10. Metals – Properties, Extraction & Reactivity
- Physical properties – shiny, ductile, malleable, good conductors of heat and electricity.
- Reactivity series (core) – K > Na > Ca > Mg > Al > Zn > Fe > Sn > Pb > (less reactive) Cu > Ag > Au.
- Extraction methods
- Electrolysis – e.g., Al from Al₂O₃ (Hall‑Héroult process).
- Reduction with carbon – e.g., Fe from Fe₂O₃ in a blast furnace.
- Distillation – e.g., Zn from ZnO (volatilisation and condensation).
- Corrosion – oxidation of metals, especially iron; prevention by coating, alloying, cathodic protection.

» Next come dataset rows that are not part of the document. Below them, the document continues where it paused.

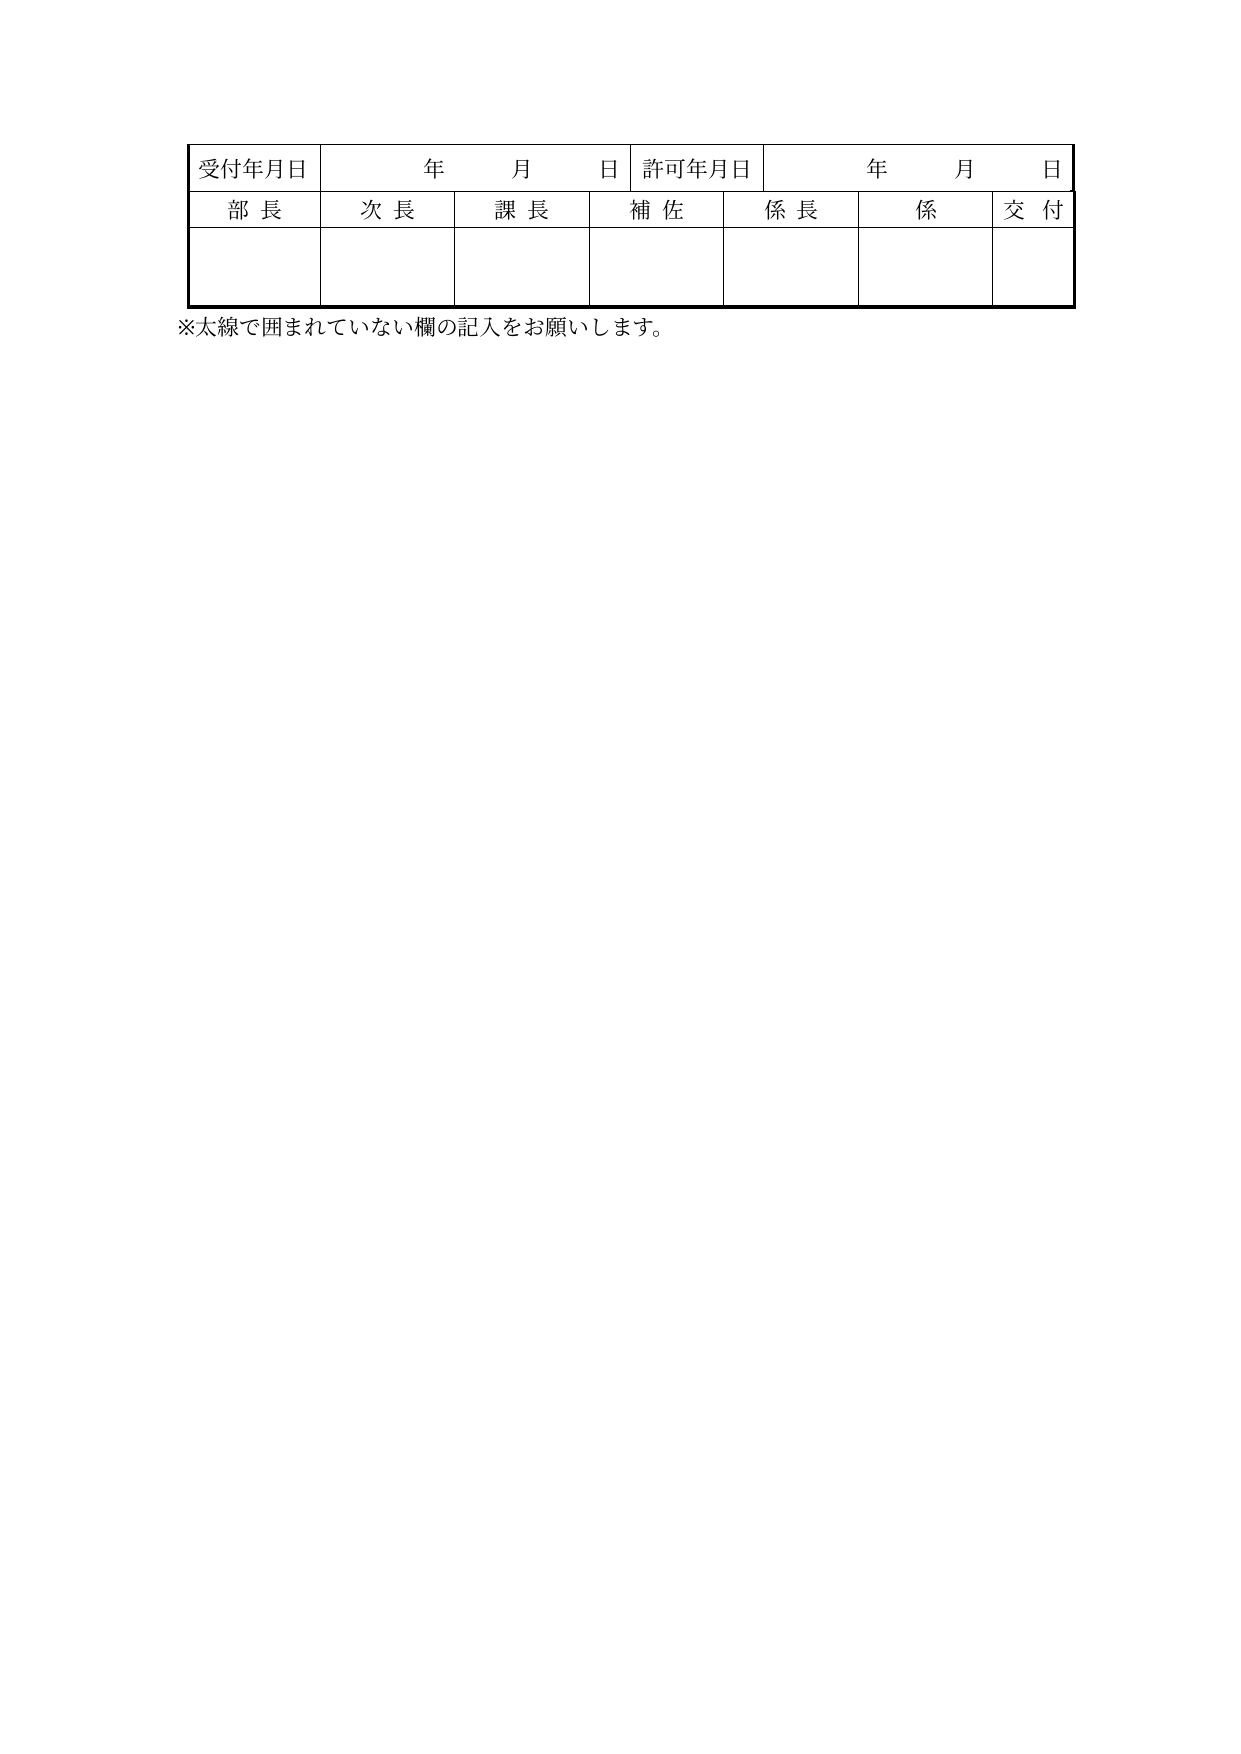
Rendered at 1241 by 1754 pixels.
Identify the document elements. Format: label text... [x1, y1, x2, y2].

table_cell [859, 228, 992, 305]
table_cell 許可年月日 [631, 145, 763, 191]
table_cell [993, 228, 1073, 305]
table_cell 課長 [455, 192, 589, 227]
table_cell 次長 [321, 192, 454, 227]
table_cell [590, 228, 723, 305]
table_cell [190, 228, 320, 305]
table_cell [321, 228, 454, 305]
table_cell [455, 228, 589, 305]
table_cell 部長 [190, 192, 320, 227]
table_cell 交付 [993, 192, 1073, 227]
table_cell 受付年月日 [190, 145, 320, 191]
table_cell 補佐 [590, 192, 723, 227]
text ※太線で囲まれていない欄の記入をお願いします。 [177, 308, 1063, 343]
table_cell 年 月 日 [321, 145, 630, 191]
table_cell 年 月 日 [764, 145, 1072, 191]
table_cell [724, 228, 858, 305]
table_cell 係 [859, 192, 992, 227]
table_cell 係長 [724, 192, 858, 227]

- Alloys (core) – single‑phase mixtures of metals (or metal + non‑metal) with improved properties; examples: brass (Cu + Zn), stainless steel (Fe + Cr + Ni).
11. The Environment
- Green chemistry principles – waste minimisation, atom economy, safer solvents, energy efficiency.
- Key pollutants – CO₂ (global warming), NOₓ (acid rain), SO₂ (acid rain), particulate matter.
- Water‑testing methods (core)
- Dry‑cobalt(II) chloride test – colour change (blue → pink) indicates presence of water vapour.
- Copper(II) sulphate test – blue crystals dissolve in water, indicating moisture.
- Conductivity test – pure water is a poor conductor; presence of ions (from dissolved salts) increases conductivity.
- Acid rain – formation of H₂SO₄ and HNO₃ from SO₂ and NOₓ; impacts on buildings, soils and aquatic life.
- Ozone depletion – catalytic destruction by CFCs; relevance to the chemistry of halogens.